-- ページ本文 --
===============

杜氏が醸した古酒を使ったスパークリング酒

古酒 泡立つ 大田原の天鷹酒造 CF返礼品、限定400本

下野新聞
2020年3月24日

 天鷹酒造(大田原市蛭畑、尾崎宗範(おざきむねのり)社長)は、岩手・南部杜氏(とうじ)が17年前に醸した大吟醸酒をスパークリング酒として生まれ変わらせた。インターネット上で資金を募るクラウドファンディング(CF)の返礼品として、支援者に400本限定で贈る。

 南部杜氏の直町昊悦(すぐまちこうえつ)氏(77)は長年、天鷹酒造で醸造の最高責任者を務めている。昨年、直町氏が黄綬褒章を受章したことを記念し、日本酒業界では珍しい古酒を使ったスパークリング酒の開発が始まった。

===============

-- 課題要件 --
古酒スパークリング酒の記事を、最後の文に続けて書き進めてください。 このあとに示す項目は、古酒スパークリング酒の記事とは関係がありません。

データセットに含まれる項目:
===============

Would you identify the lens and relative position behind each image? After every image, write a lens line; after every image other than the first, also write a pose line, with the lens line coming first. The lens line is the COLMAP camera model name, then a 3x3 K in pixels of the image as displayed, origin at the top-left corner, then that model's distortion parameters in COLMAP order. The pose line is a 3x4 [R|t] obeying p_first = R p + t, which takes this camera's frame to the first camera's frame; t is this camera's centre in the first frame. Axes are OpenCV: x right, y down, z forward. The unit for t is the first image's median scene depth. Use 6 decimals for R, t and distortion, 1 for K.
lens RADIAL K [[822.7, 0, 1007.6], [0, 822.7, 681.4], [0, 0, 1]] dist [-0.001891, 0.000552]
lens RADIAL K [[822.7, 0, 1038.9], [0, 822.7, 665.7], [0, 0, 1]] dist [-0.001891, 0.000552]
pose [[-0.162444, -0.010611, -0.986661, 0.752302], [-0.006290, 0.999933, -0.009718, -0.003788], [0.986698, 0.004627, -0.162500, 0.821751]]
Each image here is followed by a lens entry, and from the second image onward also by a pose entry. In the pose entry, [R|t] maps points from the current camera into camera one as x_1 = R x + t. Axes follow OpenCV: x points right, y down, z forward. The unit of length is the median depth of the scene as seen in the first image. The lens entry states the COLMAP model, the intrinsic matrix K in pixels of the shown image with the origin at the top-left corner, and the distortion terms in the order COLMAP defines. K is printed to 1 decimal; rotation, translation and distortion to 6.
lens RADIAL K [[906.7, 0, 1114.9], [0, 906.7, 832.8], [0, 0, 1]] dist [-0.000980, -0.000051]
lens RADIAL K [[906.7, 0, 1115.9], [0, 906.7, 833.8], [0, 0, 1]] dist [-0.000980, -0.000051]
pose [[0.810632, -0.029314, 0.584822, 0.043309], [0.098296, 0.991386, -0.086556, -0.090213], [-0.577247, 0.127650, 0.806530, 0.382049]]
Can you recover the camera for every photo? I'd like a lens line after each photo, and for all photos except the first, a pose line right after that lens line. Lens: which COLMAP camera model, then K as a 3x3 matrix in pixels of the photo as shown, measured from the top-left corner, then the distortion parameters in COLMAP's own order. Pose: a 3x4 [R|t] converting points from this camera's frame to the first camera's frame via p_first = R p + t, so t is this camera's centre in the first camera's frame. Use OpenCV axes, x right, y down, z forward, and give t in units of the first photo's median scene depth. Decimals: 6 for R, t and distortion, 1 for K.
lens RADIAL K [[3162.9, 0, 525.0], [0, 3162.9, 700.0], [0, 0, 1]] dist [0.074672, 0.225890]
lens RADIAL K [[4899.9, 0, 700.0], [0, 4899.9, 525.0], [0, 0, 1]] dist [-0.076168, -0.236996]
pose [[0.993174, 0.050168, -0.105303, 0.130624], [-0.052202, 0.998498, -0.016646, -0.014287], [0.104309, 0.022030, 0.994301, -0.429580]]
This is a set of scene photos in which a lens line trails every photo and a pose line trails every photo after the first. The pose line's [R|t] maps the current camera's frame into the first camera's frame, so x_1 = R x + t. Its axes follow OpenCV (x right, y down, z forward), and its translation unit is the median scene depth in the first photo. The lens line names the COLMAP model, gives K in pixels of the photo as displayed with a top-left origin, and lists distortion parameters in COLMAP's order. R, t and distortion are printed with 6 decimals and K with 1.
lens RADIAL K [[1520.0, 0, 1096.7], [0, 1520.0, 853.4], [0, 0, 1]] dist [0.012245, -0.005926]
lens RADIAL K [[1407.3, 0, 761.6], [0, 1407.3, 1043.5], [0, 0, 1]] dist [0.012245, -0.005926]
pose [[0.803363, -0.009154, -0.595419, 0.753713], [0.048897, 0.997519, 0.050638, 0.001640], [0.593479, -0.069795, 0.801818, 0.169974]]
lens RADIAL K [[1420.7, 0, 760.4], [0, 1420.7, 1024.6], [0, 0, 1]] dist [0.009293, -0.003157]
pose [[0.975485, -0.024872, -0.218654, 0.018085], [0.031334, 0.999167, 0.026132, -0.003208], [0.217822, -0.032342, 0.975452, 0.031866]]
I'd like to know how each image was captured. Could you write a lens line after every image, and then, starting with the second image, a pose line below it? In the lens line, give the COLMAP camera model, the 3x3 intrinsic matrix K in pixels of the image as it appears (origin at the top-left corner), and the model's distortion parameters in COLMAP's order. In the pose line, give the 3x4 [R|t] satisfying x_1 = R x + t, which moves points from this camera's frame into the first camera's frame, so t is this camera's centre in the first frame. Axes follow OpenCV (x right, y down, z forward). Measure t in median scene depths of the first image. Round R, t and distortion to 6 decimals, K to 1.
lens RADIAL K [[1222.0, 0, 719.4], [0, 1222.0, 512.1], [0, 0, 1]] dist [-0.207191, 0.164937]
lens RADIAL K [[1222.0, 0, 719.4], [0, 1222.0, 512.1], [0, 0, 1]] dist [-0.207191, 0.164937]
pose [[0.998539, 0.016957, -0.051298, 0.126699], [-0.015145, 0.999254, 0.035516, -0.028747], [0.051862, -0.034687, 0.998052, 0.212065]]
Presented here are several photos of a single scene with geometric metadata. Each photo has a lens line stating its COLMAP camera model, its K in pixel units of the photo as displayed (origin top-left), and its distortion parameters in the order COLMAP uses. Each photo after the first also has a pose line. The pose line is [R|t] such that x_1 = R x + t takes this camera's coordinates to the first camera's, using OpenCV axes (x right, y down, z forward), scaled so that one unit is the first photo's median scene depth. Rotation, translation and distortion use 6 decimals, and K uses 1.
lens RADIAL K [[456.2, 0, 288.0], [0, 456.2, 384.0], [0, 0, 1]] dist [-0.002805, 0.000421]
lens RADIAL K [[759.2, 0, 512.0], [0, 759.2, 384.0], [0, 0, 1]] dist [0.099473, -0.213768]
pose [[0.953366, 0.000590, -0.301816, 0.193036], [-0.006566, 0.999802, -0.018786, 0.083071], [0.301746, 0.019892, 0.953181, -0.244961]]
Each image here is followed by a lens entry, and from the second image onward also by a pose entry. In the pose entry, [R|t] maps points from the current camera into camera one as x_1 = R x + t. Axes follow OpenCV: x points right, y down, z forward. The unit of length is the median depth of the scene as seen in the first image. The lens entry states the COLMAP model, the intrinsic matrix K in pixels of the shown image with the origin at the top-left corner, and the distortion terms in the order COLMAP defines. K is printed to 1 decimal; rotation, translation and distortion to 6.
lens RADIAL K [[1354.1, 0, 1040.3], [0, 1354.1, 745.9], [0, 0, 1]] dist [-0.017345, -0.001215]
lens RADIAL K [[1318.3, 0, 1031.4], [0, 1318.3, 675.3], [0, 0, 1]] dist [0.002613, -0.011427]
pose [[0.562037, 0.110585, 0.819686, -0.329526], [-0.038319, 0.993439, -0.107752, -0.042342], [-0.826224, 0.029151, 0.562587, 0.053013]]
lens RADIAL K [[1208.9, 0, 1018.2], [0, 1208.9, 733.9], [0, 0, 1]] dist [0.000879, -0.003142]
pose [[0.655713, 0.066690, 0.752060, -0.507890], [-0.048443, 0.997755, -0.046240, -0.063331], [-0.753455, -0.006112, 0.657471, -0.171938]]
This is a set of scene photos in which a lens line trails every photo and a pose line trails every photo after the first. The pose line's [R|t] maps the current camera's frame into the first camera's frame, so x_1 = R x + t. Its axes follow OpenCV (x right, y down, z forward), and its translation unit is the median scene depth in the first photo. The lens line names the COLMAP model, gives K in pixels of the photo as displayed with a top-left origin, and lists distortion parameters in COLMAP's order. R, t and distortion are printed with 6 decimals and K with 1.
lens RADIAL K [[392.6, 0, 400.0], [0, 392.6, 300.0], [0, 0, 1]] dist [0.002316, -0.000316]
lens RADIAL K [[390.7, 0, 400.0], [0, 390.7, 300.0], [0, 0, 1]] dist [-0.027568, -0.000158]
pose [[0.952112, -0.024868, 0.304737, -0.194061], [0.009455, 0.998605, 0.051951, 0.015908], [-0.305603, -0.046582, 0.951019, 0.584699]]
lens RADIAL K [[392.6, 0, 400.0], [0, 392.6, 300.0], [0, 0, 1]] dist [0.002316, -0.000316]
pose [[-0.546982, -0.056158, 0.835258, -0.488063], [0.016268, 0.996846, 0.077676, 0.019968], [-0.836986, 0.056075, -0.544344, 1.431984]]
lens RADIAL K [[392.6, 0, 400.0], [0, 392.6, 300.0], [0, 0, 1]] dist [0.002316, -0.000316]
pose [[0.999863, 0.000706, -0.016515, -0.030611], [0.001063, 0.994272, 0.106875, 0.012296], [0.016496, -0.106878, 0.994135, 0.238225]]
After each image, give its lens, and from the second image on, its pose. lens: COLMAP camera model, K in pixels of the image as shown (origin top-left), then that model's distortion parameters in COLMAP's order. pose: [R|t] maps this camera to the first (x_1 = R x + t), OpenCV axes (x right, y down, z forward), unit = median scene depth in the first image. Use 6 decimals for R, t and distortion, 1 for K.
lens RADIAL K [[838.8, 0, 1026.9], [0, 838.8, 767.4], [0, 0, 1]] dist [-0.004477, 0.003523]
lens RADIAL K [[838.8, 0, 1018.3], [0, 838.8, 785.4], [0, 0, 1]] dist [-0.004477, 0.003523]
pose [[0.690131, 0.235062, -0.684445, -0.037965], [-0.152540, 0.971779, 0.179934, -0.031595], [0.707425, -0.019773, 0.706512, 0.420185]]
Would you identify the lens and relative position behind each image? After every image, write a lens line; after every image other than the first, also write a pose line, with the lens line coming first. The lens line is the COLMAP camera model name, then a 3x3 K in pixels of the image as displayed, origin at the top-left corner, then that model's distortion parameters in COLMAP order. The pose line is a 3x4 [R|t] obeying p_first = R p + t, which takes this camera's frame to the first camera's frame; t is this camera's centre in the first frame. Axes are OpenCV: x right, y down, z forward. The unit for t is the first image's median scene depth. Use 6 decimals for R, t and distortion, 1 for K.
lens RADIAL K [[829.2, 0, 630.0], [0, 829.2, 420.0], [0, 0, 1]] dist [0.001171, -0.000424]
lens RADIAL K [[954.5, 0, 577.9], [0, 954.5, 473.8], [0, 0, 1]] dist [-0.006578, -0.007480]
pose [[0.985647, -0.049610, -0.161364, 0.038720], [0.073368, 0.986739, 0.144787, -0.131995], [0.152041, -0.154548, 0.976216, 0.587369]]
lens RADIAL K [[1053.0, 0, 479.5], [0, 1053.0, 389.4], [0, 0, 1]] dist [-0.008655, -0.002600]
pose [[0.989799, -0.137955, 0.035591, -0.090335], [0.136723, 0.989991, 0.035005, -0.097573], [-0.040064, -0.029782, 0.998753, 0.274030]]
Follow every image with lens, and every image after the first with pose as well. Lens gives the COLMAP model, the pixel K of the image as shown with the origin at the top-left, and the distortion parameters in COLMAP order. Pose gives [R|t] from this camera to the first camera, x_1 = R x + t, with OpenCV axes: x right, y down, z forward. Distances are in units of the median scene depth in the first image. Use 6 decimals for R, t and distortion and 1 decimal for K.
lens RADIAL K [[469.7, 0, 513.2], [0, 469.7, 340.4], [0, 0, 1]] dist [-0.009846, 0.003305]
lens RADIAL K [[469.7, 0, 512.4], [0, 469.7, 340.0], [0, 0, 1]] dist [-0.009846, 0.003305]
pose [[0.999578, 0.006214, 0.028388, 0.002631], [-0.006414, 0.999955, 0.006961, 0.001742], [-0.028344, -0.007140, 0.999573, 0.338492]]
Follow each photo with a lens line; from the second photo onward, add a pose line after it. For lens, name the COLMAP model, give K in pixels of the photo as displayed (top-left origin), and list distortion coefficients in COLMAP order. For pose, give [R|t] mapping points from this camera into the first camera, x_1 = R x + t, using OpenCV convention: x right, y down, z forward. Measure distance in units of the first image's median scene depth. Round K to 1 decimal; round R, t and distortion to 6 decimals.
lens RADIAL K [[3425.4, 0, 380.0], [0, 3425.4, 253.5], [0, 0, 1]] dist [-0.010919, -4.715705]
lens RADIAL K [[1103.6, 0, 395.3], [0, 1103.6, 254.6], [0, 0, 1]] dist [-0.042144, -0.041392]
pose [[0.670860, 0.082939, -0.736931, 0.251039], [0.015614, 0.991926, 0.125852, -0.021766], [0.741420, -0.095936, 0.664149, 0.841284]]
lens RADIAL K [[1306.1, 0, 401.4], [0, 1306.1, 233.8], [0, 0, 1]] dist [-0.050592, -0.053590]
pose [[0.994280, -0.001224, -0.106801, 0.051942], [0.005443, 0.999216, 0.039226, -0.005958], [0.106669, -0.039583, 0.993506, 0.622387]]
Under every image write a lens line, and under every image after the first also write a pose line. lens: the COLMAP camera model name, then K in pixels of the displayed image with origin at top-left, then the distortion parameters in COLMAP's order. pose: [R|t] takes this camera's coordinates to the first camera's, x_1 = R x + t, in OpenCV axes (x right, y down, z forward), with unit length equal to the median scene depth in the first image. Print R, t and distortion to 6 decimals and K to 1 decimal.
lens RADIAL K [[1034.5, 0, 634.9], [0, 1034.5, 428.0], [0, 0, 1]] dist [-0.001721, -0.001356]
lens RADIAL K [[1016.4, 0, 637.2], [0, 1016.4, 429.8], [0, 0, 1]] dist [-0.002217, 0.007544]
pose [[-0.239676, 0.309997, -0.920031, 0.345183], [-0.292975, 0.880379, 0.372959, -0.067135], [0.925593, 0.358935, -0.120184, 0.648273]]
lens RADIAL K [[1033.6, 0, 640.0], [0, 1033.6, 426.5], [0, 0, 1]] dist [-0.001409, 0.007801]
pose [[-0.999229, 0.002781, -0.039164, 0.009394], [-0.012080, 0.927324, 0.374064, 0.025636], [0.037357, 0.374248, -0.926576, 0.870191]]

===============

-- 解答欄 --
 杜氏の指導を受ける若手蔵人たちが製品化を担った。大吟醸酒を瓶内で再発酵させ、適度なガス圧に調整しながら、穏やかな香りを残すために試行錯誤を重ねた。

 尾崎社長は「今までにないタイプのお酒になる。杜氏の技術を若手が引き継ぎ、新しい醸造技術にチャレンジしたという点でも意義がある」と話す。

 支援はCFサイト「Makuake(マクアケ)」で受け付けている。目標額は50万円。期限は6月8日までだが、400本がなくなり次第終了となる。寄付は1口1万円から募り、金額に応じて返礼品の内容が変わる。